Vielleicht mehr Oberfinanzbezirke?

Ja, das war eine tolle Idee. Denn natürlich gehört zu jeder Oberfinanzdirektion ein Oberfinanzbezirk als Zuständigkeitsbereich. Aber weil die neue Oberfinanzdirektion Nordrhein-Westfalen eine ganz besondere Behörde ist, soll sie nicht nur einen Bezirk haben. Sie wird bestimmt stärker, wenn wir ihr zwei, ach was sage ich, drei Bezirke an die Hand geben.

Nun kann sich auch ein Land wie Nordrhein-Westfalen nicht einfach vergrößern. Aber man kann ja mit Trick 17 aus einem Bundesland drei Bezirke machen und schon ist der Präsident der Oberfinanzdirektion für ganz viele Bezirke zuständig. Das kommt bestimmt gut bei den Kollegen an.

Eine Idee gegen das Gesetz

Bei den Kollegen vielleicht. Aber auch bei dem Gesetzgeber? Der Bundesgesetzgeber hat schließlich Rahmenbedingungen für die Finanzverwaltung im Finanzverwaltungsgesetz (FVG) vorgegeben. Und da können einem glatt Zweifel kommen.

Das Land Nordrhein-Westfalen hatte ursprünglich von einer Regelung des § 7 Abs. 2 i.V.m. § 8a Abs. 1 S. 2 FVG Gebrauch gemacht, wonach einer

"Oberfinanzdirektion [...] auch die Leitung der Finanzverwaltung eines Landes für mehrere Oberfinanzbezirke übertragen werden [kann]"
.

Nun wurde aber just diese Verordnung bei der Fusion aufgehoben.

Egal? Dann schreiben wir es in eine andere Verordnung. Da wäre noch die Verordnung über die Zuständigkeiten der Finanzämter (Finanzamtszuständigkeitsverordnung – FA-ZVO NRW) vom 17.06.2013.

Sie wurde knapp einen Monat nach der Fusions-Verordnung überarbeitet und spricht einfach - Fusion hin oder her - weiter von den bisherigen Oberfinanzbezirken Düsseldorf, Köln und Münster.

Ob man das darf? Im Landtag in Düsseldorf oder gar beim Bundesgesetzgeber in Berlin hat wohl niemand nachgefragt.

Denn dann hätte vielleicht ja jemand zurückgemeldet, dass für § 8a Abs. 3 FVG kein Raum sein kann, es gibt nämlich nach der Fusion keine "andere Oberfinanzdirektion" mehr.
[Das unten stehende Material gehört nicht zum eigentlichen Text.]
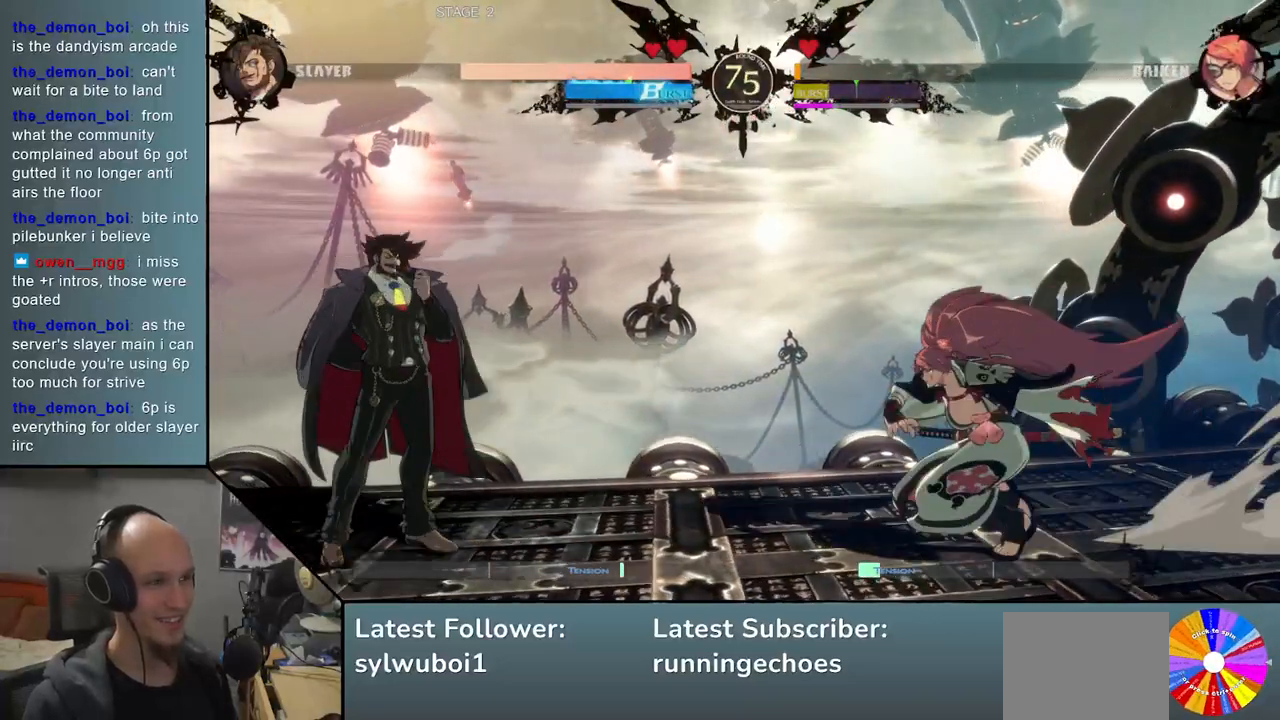
Gameplay with a controller (arcade stick); each line is a JSON object with the inputs held at the frame after it. "events" lists button and stick changes between this image and that frame as [ms after this image, input, new state], when the widget could be followed in between. Not read: L3 R3.
{"buttons": [], "events": [[400, "L1", "down"], [483, "L1", "up"]]}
Der Anwendungsbereich setzt sprachlich wie denklogisch aber doch gerade die Existenz mehrerer Oberfinanzdirektionen voraus. Nur dann können Aufgaben von einer Oberfinanzdirektion auf eine andere verlagert werden. Gibt es aber nur noch eine Oberfinanzdirektion Nordrhein-Westfalen, scheidet eine derartige Verlagerung aus.

Hilft eine andere Vorschrift? Nein, auch unmittelbar auf § 7 Abs. 2 FVG kann die Einrichtung oder Aufrechterhaltung mehrerer Oberfinanzbezirke nicht gestützt werden. Denn der Gesetzgeber gestattet nur die Bestimmung eines Bezirks und eines Sitzes.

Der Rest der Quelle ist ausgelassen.